### Text under study
Jane Austen was born in Hampshire in 1775, the seventh of eight children. Her father was a clergyman who ensured that his children were well educated. After a brief spell at boarding school when they were very young, Jane and her sister Cassandra were educated at home. In 1801, Mr. Austen retired and the family moved to Bath. Although Jane Austen never married, she is reputed to have had a romance in 1802, but she parted from her lover, who died the following year. In 1803, she was proposed to by a wealthy Hampshire landowner and after initially accepting his proposal; she refused him the following morning. In 1805, her father died, and she moved with her mother to Southampton and in 1809 to the village of Chawton.


In 1816, Jane Austen became seriously ill, and was taken to Winchester in search of a cure. She died there in 1817. She is remembered by six great novels: Sense and Sensibility (1811), Pride and Prejudice (1813), Mansfield Park (1814), Emma (1816), Northanger Abbey (1818) and Persuasion (1818) — all available on Naxos AudioBooks.


Although not published until 1818, a year after Jane Austen’s death, Northanger Abbey was her first major work. It was originally written in 1797 and bought by a publisher in 1803. By 1816, the novel still had not been published so Jane Austen bought it back from the publisher and her brother eventually oversaw its publication.


In Northanger Abbey, Jane Austen deals with two aspects of eighteenth century life with which her readers would have been very familiar. First she examines and satirizes the strictly-prescribed routine of the social scene in Bath where the wealthy would go to take the waters in the Pump Room, promenade along the Crescent, attend balls, card parties and the theater and generally partake of civilized society. Isabella and Mrs. Allen, obsessed with fashion and appearances, are shallow, self-obsessed and hypocritical, and fit in perfectly with everything Bath has to offer. Henry and Eleanor Tilney, however, represent different values, and throughout the book, Catherine Morland has difficult choices to make as she tries to pick her way through the demands of loyalty and social decorum. It is not difficult to see where Jane Austen stands on these issues and her subtle and masterful use of irony is never far from the surface.

### Data records
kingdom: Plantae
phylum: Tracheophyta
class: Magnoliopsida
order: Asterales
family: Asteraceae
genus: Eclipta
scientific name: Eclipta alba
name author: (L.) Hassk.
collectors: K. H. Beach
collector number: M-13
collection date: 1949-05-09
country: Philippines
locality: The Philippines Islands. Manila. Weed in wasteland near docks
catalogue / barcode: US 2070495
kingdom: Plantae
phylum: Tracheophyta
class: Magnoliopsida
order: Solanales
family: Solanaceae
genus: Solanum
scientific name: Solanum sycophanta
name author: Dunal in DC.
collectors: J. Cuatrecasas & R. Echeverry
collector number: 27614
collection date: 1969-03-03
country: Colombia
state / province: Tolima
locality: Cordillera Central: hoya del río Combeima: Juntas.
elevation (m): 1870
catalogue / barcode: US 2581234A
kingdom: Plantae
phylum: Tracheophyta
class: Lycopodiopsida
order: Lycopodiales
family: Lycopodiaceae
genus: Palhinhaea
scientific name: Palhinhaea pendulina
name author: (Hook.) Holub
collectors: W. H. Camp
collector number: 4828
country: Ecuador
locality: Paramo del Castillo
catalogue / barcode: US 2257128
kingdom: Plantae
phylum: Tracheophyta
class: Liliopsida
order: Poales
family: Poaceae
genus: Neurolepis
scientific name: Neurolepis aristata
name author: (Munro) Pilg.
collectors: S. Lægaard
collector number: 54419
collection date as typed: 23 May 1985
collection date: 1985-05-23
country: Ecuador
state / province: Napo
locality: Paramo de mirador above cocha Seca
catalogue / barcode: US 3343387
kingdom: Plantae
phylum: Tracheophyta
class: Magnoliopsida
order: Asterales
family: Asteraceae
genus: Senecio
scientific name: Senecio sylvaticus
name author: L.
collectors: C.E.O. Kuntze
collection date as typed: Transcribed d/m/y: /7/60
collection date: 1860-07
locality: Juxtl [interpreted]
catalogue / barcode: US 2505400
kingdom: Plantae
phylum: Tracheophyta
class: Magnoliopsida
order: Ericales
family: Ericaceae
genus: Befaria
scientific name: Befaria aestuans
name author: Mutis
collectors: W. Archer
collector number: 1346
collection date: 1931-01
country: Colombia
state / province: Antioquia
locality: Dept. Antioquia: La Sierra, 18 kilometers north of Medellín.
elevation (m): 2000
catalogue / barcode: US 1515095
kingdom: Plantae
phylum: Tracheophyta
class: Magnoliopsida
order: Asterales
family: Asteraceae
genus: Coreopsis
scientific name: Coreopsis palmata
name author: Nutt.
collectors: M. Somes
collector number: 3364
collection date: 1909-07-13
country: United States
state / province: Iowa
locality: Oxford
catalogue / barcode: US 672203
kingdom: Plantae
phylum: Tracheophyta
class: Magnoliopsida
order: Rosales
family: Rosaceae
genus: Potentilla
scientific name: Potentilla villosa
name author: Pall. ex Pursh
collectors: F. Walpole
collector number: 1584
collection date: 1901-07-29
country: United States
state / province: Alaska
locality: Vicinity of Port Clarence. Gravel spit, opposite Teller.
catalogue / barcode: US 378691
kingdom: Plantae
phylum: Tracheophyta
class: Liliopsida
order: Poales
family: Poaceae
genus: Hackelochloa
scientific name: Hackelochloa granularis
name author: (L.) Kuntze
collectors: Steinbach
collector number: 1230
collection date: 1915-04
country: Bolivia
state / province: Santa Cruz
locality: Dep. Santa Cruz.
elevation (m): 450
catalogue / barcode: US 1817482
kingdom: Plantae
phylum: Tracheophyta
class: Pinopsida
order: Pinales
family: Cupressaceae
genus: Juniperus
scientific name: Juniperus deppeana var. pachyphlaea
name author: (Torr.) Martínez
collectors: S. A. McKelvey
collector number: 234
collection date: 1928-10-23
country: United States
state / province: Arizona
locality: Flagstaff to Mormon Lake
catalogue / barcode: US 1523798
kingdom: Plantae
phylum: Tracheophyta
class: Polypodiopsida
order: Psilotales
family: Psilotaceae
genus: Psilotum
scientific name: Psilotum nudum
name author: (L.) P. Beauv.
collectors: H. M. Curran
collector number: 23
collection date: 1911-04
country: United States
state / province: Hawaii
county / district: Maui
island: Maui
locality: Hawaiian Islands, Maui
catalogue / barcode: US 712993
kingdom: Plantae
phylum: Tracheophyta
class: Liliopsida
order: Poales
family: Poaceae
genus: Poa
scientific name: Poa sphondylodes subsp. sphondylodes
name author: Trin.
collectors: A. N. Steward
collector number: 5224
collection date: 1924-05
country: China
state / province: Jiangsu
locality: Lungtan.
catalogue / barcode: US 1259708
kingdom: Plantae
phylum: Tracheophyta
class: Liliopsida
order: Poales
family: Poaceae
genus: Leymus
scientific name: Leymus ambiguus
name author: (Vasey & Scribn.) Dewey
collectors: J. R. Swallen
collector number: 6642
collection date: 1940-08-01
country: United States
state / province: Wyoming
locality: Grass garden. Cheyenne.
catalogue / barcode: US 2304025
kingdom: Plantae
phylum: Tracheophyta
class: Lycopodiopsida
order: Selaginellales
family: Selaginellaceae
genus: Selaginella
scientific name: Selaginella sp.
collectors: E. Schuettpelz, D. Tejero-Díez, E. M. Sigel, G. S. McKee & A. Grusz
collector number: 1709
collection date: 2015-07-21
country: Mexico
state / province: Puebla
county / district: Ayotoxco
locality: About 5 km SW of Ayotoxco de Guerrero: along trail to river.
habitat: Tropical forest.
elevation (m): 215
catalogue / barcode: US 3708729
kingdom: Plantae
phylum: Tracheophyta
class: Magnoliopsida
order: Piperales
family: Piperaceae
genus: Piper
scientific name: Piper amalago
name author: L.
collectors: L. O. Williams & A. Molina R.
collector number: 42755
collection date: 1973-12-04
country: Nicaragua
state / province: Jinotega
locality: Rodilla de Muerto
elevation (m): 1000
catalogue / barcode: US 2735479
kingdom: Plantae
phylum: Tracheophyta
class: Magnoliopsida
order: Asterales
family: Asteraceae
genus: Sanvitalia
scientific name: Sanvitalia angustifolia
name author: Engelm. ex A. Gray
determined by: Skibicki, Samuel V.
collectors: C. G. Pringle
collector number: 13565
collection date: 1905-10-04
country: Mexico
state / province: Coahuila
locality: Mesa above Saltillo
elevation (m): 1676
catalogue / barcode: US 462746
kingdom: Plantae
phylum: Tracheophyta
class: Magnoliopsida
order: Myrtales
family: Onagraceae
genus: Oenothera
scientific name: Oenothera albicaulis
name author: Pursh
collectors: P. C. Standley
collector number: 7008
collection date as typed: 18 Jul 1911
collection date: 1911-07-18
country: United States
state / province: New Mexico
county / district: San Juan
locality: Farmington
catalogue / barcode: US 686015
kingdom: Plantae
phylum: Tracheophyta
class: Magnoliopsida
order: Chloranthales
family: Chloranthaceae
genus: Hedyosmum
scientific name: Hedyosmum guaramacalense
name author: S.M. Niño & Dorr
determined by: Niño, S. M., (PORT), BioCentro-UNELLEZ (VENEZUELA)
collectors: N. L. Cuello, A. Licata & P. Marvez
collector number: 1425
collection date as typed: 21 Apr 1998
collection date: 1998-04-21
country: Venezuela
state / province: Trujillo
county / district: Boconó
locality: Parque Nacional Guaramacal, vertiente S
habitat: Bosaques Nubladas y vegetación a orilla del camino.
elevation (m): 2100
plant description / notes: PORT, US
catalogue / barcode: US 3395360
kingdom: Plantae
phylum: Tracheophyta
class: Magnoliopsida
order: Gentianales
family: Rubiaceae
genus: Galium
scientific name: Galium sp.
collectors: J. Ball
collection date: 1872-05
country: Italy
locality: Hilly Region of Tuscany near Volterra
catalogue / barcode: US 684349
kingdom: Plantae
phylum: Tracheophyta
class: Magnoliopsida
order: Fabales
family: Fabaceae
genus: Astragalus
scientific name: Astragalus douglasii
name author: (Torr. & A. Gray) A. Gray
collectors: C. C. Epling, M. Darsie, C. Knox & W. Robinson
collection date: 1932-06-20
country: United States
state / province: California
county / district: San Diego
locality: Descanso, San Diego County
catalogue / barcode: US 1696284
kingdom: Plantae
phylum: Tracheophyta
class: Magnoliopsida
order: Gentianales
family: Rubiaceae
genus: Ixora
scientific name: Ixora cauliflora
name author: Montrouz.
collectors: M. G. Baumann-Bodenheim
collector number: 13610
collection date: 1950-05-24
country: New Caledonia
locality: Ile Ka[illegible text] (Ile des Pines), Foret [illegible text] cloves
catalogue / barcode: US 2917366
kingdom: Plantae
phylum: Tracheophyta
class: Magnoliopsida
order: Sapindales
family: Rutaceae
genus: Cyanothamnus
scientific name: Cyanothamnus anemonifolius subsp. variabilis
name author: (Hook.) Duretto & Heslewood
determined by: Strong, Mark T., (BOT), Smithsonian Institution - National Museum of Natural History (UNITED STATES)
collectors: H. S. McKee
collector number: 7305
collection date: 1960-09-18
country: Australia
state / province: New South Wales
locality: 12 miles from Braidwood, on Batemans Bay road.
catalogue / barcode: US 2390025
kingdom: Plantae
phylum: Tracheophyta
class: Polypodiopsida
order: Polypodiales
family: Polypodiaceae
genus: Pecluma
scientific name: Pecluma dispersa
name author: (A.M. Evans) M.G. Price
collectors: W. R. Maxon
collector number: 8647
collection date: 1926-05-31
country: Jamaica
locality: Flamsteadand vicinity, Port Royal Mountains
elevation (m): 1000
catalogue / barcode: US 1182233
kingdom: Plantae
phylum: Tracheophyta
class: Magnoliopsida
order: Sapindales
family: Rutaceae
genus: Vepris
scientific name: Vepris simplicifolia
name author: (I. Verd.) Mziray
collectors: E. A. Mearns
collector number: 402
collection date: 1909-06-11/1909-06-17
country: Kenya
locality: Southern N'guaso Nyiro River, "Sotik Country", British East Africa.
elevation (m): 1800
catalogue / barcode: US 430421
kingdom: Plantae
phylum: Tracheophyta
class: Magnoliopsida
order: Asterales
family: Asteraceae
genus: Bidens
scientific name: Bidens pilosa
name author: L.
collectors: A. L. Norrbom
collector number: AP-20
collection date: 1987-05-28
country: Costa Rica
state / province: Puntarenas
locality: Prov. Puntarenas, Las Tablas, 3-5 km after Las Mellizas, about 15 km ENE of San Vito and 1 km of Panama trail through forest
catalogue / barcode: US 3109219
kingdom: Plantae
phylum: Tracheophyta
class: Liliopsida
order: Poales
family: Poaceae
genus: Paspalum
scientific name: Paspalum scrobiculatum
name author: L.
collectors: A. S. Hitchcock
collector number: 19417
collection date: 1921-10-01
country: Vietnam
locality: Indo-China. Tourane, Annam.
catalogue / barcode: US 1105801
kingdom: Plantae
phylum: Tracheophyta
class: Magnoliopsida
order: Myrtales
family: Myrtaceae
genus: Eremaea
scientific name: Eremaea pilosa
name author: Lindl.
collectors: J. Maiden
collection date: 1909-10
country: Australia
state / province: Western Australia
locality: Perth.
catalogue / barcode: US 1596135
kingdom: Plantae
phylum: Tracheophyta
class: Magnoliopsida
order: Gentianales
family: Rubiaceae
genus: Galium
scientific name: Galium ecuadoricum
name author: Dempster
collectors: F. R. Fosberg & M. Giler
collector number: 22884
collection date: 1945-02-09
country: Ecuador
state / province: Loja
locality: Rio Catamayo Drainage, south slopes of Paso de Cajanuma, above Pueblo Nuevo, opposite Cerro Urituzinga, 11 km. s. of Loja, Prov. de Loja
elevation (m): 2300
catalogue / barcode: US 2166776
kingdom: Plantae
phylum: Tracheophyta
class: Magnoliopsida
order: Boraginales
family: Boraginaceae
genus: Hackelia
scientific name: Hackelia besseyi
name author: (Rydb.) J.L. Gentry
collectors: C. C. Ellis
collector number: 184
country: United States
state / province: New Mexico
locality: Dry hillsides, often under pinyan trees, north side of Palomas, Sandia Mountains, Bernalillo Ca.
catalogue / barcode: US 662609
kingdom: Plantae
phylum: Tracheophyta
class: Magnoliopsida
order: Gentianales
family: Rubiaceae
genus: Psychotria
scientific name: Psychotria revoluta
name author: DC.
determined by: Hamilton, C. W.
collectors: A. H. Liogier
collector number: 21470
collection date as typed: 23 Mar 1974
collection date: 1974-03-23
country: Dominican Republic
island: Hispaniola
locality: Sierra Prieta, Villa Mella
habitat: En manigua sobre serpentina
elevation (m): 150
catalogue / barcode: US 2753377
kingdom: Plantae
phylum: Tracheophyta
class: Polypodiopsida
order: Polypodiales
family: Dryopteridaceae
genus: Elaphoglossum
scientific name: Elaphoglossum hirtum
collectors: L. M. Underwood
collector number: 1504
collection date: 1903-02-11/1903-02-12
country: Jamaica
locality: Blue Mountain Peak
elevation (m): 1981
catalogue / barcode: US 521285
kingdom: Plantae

### Problems to solve
• a. Answer these questions from the text on Jane Austen:
(i) In what year did Mr. Austen retire?
(ii) In what year was Northanger Abbey originally written?
(iii) To which city was Jane Austen taken in 1816?
• b. Put this sentence from the text on Jane Austen into Spanish: "In 1816, Jane Austen became seriously ill, and was taken to Winchester in search of a cure."
• c. Rewrite the text on Jane Austen between "Jane Austen was" and "village of Chawton.", inclusive, putting "day school" in place of "boarding school".
The material has no part in this work.

### Answers per task
• a.
(i) 1801
(ii) 1797
(iii) Winchester

• b. En 1816, Jane Austen cayó gravemente enferma y fue llevada a Winchester en busca de una cura.

• c.
Jane Austen was born in Hampshire in 1775, the seventh of eight children. Her father was a clergyman who ensured that his children were well educated. After a brief spell at day school when they were very young, Jane and her sister Cassandra were educated at home. In 1801, Mr. Austen retired and the family moved to Bath. Although Jane Austen never married, she is reputed to have had a romance in 1802, but she parted from her lover, who died the following year. In 1803, she was proposed to by a wealthy Hampshire landowner and after initially accepting his proposal; she refused him the following morning. In 1805, her father died, and she moved with her mother to Southampton and in 1809 to the village of Chawton.